#### Document section:

Ok i see your point, i guess everyone sees it differently. My job is advise people on better technology and best bang for the buck but obviously my advice is not needed in this situation. And to be honest my camera is my toy, and i wish i had a better camera but unfortunately i couldn't afford that at the moment. And you say they are not meant to be desktop's but i say why not? i mean it brings more benefit to everyone lets you run all your apps that you run at home but on the go now, theres really no downside. It's just very sad that Apple has been trying to work on Flash since the first iphone came out and still haven't got it but yet countless other operating systems have successfully done this in a short amount of time. You obviously like your ipad so im gonna just leave at that.


----------



## Village Idiot

Apple has been working on Flash since the iPhone came out? I thought they refused to include flash compatibility in their iOS products since the iPhone came out.


----------



## Davor

The whole reason apple keeps dodging Flash is because they think its going to backfire on them and that it is too buggy even though Adobe will help them out. So who knows maybe the ipads and iphone will never have flash, and because of that people will be missing half of the graphics out there on the internet.


----------



## Bitter Jeweler

Davor said:


> Ok i see your point, i guess everyone sees it differently. My job is advise people on better technology and best bang for the buck but obviously my advice is not needed in this situation.


Ah...so what is the best advice, keep waiting till next year, cuz things will be moar better?
Is your job to put down products (childs toy comment) or give *all* the features, benefits, and drawbacks of products to help your client make an informed decision.
Because that's not what you have done here. You put down a product, and refused to back it up, while actual users could. 



> And you say they are not meant to be desktop's but i say why not?


 Someday they may be, but right now they are not. There are several applications I just can't imagine doing on a 10xwhatever screen using your finger and a pop up keyboard. I think we are still a quite few years out on when a tablet will be able to run both light room and photoshop, open at the same time to edit multiple 21mp images. I still wouldn't want to do that, but whatever.




> i mean it brings more benefit to everyone lets you run all your apps that you run at home but on the go now, theres really no downside.


I understand that. But there has been no downside for me (and I doubt I am a minority) with the iPad either. Aside from Flash, which I just don't see as a neccesity anyhow. It's not just Apple either.

#### Written task 1:
In the forum thread on the iPad and Flash, what does Village Idiot think Apple has done about Flash since the iPhone came out?
#### Written task 2:
Write the next part of the forum thread on the iPad and Flash, picking up after its final sentence.

#### Provided records:
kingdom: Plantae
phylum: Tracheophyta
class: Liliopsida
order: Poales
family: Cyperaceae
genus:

#### Result 1:
Refused to include Flash compatibility in its iOS products.

#### Result 2:
The iPad, wasn't the first tablet, but not many know what the first actually was, is already way more convenient than my laptop. I hated carying that thing around. The iPad on the other hand goes with me everywhere.




> It's just very sad that Apple has been trying to work on Flash since the first iphone came out and still haven't got it but yet countless other operating systems have successfully done this in a short amount of time. You obviously like your ipad so im gonna just leave at that.


 
I am not an apple fanboy, I do love my iPad and iPhone, but would never buy a Mac. I think Apple is/was stupid for not getting onboard with flash, but again, it's really been no loss to me. remember, there wasn't much else on the market when I bought it. I have no regrets, have actually been more surprised with what it can do. I don't see a need to upgrade in the near future. 
I will say the iPad 2 was a let down. Not much new to even think once about upgrading. I give the product 2 years before I look for moar better.


----------



## Bitter Jeweler

So many rumors about the flash deal.

I heard Apple wanted it for a steal, and Adobe was being greedy and not budging.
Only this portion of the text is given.